There has been a steady rise in demand for remote and computer controlled drones or UAVs (Unmanned Aerial Vehicles) in recent years. With so many on the market, suited for different purposes and wallets. The sheer choice available can at first seem a bit daunting.
The many different types drones come in various shapes and sizes. They combine widely ranging features and designs, in some cases for very specific applications. You may well be considering a drone purchase for racing, for photography or recording videos. Or just to have some aerial fun on the weekend with the kids, or your mates. Whether it’s for yourself or a gift, it’s a good idea to do a bit of homework on the world of drones before you buy.
Here’s a list of what’s available on the consumer market to help you find the right drone for you.
Let’s start with the most popular drone on the market. As the name would suggest, quadcopters employ four rotors, one on each corner of the device’s body. It evenly distributes the necessary support for takeoff and manoeuvring making them easy to fly. The design of these drones are headless which offers the benefit of not having to point in a single direction.
Quadcopters tend to be small using batteries and ready to fly (RTF) right out of the box, making them great for beginners. Some will come with a built-in camera, and those that do not will include an HD camera mounting surface.
Flight time will range between 5 and 10 minutes and will depend on weight and battery life.
Using a single rotor, instead of four, these are essentially remote-controlled helicopters, which are most useful if you want to keep them relatively motionless in the air for any amount of time.
They are perhaps not quite as fast and agile as their quadcopter counterparts and, with the inclusion of the head, you’ll need to keep it pointed in the right direction. They are, however, comparably easy to land as they include landing bars, like the full-size version.
GPS compatible drones will carry a higher price tag than those that are not. The capability to link up to satellite GPS signals, via a computer program, allows the drone to identify its destination. Plus crucially, how to return to the point of origin if it flies out of range, your control signal is interrupted, or your device starts to run low on power.
This ‘return to home feature’ is going to be most useful to you, and therefore worth the extra spend, if you are planning to fly your drone on holiday or in wide open spaces where you might loose it. It’s also a great fall-back feature if you are new to drone flying and occasionally struggle to control the device.
Do note that a GPS drone will require a clear sight of the sky to identify GPS signals.
The use of drones has been an exciting development in photography in recent years. They are manufactured with integrated HD cameras. With lens guards to reduce the risk of damage, to capture still images.
They don’t have to be large but do need to be easy to control and keep steady in order to take clear pictures.
The drone control will come with a button for taking pictures, and some may have the capability of linking with your tablet or smartphone, through a WiFi connection, allowing you to see through the camera lens.
Racing drones, with slim builds to reduce wind impact, are designed for speed. Highest speeds range between 40-60 mph, and they require more power than a regular drone.

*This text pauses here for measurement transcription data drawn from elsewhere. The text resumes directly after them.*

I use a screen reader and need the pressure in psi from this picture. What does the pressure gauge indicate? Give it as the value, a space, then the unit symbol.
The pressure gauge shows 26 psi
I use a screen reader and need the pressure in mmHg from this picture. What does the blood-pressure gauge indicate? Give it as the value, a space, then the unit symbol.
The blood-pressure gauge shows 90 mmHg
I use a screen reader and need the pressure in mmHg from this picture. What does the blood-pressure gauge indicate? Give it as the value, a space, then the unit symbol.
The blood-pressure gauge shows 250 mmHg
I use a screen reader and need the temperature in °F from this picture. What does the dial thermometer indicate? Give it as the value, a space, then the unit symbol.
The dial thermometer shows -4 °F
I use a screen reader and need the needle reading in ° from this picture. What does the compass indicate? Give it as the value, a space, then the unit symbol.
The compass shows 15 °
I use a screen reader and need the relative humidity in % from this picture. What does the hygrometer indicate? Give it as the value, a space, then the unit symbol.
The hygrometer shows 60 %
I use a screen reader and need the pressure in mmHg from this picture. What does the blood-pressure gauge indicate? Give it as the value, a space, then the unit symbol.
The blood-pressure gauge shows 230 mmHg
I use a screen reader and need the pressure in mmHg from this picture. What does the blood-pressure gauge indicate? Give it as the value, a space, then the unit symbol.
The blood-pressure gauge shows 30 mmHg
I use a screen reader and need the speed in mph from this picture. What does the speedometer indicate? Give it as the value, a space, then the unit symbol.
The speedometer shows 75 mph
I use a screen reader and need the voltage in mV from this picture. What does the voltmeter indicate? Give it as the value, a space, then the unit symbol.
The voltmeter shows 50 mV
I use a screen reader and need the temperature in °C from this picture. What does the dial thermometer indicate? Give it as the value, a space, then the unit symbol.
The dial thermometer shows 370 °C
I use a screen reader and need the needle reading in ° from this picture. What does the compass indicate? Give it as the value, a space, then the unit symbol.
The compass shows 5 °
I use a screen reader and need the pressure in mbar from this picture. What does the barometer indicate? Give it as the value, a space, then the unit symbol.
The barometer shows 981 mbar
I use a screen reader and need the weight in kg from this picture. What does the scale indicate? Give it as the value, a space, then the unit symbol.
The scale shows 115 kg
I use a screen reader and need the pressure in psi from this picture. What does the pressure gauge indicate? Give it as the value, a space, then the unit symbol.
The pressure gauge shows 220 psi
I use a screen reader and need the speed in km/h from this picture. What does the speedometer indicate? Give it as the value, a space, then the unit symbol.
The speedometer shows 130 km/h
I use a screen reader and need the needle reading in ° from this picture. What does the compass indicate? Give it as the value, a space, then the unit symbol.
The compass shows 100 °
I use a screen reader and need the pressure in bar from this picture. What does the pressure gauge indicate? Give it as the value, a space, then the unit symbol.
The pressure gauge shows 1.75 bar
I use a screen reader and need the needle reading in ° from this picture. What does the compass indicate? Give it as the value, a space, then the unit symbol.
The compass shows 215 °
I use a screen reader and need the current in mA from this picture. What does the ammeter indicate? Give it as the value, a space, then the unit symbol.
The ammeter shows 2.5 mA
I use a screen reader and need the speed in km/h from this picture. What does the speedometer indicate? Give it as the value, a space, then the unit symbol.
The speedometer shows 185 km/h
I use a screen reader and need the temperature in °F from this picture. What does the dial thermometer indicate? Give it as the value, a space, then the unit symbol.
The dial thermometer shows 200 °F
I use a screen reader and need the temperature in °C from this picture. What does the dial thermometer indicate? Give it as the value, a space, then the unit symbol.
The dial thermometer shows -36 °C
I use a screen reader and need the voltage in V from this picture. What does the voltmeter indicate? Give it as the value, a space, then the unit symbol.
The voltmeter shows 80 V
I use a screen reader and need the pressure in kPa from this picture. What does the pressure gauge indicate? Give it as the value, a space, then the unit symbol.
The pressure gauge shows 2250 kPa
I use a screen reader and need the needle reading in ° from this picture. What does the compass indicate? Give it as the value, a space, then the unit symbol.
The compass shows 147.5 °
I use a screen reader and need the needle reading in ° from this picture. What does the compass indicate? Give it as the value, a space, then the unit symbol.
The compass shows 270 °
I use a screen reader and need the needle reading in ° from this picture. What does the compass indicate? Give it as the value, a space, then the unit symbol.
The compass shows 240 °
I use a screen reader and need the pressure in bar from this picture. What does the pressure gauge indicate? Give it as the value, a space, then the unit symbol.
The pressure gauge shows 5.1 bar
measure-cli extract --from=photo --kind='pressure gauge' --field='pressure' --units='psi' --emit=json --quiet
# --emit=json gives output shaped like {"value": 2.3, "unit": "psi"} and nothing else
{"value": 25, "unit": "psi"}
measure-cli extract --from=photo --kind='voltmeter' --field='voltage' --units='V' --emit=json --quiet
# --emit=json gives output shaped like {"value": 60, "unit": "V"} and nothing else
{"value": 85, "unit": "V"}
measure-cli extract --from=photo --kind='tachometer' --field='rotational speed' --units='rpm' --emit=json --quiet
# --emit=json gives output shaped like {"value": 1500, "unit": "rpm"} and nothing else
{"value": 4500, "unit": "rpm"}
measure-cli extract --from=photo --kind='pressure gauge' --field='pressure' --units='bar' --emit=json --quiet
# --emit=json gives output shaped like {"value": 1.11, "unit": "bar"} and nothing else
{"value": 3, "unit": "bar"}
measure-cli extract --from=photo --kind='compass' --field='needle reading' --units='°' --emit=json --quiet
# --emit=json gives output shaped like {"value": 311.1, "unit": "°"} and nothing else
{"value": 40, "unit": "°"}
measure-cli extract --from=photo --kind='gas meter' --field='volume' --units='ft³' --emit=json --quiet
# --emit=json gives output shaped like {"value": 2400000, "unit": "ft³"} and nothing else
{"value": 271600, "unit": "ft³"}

Their speed also relies on a dedicated radio connection between the drone and the controller to ensure that there is no interference from other signals, which is vital for racing.
These make great gifts. Small and lightweight, they can make quick manoeuvres. Such as flips and rolls. They are ideal for beginners and children to get a feel for flying drones before moving onto the ‘big boys’ toys’.
Some trick drones come with built-in cameras, but don’t expect high-quality images as they tend to be small by necessity.